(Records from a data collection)

========

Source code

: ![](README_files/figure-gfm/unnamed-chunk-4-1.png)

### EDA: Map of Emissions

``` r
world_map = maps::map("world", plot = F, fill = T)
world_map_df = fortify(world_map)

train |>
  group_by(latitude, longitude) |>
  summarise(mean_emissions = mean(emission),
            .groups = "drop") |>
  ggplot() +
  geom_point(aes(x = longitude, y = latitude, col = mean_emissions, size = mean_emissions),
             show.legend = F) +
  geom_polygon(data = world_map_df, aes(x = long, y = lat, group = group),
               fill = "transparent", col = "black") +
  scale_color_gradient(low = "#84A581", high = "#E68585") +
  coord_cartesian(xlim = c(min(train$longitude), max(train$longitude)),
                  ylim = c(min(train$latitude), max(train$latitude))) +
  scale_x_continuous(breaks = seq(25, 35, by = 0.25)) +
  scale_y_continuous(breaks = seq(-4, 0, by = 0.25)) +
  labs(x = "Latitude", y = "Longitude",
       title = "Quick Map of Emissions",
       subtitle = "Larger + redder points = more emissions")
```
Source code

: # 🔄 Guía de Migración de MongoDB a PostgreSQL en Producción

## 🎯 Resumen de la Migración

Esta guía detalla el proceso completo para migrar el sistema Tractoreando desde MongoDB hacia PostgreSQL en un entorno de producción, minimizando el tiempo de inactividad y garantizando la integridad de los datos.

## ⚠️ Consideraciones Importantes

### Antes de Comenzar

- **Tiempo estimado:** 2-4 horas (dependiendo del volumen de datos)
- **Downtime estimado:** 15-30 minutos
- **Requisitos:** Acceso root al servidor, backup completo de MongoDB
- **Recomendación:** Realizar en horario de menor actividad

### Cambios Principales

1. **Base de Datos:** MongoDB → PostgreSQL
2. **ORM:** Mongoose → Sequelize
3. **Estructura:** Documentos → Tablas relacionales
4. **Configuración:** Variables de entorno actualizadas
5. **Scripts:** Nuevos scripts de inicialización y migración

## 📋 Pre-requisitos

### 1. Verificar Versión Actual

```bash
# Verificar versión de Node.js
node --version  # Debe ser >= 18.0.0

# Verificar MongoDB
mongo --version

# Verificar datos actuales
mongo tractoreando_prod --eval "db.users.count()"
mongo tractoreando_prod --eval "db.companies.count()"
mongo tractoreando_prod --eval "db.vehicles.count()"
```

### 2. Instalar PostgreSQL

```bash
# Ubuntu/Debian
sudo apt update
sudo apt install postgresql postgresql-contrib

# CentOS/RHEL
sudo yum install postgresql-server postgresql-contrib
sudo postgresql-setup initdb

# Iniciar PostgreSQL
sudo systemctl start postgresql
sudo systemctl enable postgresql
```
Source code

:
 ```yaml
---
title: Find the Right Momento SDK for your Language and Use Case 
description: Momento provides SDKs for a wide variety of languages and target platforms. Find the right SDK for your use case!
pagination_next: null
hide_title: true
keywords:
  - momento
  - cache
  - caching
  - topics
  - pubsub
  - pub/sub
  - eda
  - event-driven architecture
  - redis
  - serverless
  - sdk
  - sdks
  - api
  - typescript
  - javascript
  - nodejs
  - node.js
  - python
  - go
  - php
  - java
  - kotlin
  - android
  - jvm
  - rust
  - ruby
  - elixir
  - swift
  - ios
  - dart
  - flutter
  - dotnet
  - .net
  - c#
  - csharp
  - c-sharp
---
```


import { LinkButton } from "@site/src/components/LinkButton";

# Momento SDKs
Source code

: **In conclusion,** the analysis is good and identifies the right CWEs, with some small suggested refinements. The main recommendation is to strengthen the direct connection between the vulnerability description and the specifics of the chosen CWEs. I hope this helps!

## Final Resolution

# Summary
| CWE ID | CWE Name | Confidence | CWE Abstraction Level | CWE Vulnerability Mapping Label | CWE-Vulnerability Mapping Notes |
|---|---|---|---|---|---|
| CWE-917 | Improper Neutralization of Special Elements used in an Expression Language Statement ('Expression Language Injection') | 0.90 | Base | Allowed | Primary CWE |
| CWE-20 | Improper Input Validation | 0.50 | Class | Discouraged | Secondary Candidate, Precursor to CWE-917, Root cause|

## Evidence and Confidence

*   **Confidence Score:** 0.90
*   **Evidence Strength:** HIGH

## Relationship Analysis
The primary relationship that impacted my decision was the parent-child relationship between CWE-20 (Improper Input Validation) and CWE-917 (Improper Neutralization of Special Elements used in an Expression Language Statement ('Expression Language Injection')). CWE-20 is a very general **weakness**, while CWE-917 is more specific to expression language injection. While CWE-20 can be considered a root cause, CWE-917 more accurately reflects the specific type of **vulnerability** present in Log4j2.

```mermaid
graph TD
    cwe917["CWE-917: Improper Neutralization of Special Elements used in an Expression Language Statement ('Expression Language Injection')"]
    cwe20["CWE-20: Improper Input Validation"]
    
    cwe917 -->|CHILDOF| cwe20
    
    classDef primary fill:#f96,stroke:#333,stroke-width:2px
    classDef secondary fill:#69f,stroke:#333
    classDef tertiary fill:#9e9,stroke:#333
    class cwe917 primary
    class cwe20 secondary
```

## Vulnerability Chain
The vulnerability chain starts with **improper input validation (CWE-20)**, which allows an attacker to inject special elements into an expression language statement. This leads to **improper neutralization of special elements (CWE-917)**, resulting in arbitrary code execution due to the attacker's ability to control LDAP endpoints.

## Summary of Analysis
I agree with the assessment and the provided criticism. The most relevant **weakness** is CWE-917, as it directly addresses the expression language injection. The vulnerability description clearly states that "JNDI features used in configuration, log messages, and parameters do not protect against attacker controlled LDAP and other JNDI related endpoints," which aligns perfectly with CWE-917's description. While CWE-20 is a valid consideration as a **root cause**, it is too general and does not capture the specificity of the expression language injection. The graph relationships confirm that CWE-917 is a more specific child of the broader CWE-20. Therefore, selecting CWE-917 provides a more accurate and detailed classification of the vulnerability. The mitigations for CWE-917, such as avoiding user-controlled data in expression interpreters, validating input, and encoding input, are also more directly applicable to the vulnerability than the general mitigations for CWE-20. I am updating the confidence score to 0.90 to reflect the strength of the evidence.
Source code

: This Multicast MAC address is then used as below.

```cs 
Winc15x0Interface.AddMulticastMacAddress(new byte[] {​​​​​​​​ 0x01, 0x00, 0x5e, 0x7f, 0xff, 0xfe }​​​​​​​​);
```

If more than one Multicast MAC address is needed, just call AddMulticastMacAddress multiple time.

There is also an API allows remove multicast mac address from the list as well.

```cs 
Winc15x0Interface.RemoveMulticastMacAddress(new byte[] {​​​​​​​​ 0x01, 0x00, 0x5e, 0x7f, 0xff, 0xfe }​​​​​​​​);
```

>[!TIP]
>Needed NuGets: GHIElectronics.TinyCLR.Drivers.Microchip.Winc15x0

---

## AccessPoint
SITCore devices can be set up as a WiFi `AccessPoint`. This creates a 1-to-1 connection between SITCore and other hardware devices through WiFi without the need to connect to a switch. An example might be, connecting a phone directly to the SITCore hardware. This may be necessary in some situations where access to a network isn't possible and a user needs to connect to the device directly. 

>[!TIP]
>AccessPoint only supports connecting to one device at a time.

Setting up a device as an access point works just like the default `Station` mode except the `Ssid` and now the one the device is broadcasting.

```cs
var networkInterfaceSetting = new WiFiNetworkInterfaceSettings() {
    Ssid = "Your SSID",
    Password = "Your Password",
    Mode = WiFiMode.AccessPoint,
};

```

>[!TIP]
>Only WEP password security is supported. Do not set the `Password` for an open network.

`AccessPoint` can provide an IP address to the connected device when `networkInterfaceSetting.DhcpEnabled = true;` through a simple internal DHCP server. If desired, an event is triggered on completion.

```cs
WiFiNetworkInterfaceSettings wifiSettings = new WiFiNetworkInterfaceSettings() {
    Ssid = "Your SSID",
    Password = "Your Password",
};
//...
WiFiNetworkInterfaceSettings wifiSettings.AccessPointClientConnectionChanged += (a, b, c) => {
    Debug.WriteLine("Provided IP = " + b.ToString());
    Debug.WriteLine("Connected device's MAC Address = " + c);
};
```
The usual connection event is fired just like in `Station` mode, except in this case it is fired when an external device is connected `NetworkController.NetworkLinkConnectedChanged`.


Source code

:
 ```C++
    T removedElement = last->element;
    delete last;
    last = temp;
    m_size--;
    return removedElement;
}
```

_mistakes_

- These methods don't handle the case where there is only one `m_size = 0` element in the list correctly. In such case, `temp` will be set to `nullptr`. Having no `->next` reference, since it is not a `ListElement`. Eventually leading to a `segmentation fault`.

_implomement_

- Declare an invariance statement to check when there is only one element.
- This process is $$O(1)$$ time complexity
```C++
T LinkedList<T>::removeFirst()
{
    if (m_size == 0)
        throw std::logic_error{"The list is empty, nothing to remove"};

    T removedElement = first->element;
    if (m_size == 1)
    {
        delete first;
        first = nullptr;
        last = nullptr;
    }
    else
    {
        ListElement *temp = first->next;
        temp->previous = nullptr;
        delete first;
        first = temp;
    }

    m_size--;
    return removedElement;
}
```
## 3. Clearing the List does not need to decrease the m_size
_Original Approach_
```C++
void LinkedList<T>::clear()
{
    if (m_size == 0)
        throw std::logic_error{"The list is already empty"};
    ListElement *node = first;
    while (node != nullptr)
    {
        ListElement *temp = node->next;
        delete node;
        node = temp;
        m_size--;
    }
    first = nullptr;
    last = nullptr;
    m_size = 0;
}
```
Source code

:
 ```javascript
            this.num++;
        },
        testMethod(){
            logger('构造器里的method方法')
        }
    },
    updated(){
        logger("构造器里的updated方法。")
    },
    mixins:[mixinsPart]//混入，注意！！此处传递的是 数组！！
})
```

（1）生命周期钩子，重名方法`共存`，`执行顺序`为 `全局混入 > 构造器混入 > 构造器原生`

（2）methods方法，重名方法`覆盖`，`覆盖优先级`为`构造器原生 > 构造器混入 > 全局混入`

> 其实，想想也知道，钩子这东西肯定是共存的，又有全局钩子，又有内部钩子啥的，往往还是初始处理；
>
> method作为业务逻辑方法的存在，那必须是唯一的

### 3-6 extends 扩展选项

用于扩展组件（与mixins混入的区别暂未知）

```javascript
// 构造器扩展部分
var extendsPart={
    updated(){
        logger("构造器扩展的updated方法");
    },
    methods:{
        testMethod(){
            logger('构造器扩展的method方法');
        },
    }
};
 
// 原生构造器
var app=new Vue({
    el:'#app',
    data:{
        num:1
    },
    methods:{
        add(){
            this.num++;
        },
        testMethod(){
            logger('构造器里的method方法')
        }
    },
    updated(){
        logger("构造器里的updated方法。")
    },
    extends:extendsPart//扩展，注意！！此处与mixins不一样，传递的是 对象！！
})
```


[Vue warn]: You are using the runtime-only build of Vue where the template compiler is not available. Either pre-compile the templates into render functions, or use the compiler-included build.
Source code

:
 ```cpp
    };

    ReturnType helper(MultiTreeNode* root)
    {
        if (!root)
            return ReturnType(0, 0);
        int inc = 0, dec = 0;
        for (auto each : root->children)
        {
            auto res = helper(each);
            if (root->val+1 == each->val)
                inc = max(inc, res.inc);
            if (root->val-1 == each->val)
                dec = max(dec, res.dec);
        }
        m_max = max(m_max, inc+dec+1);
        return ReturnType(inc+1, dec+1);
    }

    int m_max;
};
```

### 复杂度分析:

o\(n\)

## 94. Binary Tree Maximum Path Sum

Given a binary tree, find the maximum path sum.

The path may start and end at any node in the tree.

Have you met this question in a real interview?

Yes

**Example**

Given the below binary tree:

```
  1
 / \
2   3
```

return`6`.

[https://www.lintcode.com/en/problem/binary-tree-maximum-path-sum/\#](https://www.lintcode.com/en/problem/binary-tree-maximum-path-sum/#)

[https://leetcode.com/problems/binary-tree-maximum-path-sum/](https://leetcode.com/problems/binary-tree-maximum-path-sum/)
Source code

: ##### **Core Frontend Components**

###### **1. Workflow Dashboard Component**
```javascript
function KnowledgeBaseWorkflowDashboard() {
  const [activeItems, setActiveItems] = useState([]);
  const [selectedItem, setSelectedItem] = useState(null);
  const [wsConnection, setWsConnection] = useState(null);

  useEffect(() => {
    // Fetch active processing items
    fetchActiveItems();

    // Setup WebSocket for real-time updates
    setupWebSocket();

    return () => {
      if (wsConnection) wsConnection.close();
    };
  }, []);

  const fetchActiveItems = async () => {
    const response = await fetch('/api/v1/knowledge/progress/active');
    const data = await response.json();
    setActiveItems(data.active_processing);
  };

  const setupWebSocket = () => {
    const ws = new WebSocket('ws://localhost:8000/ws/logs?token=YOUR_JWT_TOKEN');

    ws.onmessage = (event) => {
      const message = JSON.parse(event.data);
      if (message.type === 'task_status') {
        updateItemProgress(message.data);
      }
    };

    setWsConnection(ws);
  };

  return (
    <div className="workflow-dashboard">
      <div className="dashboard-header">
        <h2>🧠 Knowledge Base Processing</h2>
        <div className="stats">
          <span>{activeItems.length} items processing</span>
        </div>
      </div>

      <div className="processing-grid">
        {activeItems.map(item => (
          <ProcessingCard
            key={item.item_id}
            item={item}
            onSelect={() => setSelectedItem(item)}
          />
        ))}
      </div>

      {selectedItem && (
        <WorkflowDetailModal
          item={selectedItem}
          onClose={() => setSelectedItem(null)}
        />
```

========

TO DO: Pull out each line of the records holding the string "setWsConnection".

ANSWER SECTION:
  const [wsConnection, setWsConnection] = useState(null);
    setWsConnection(ws);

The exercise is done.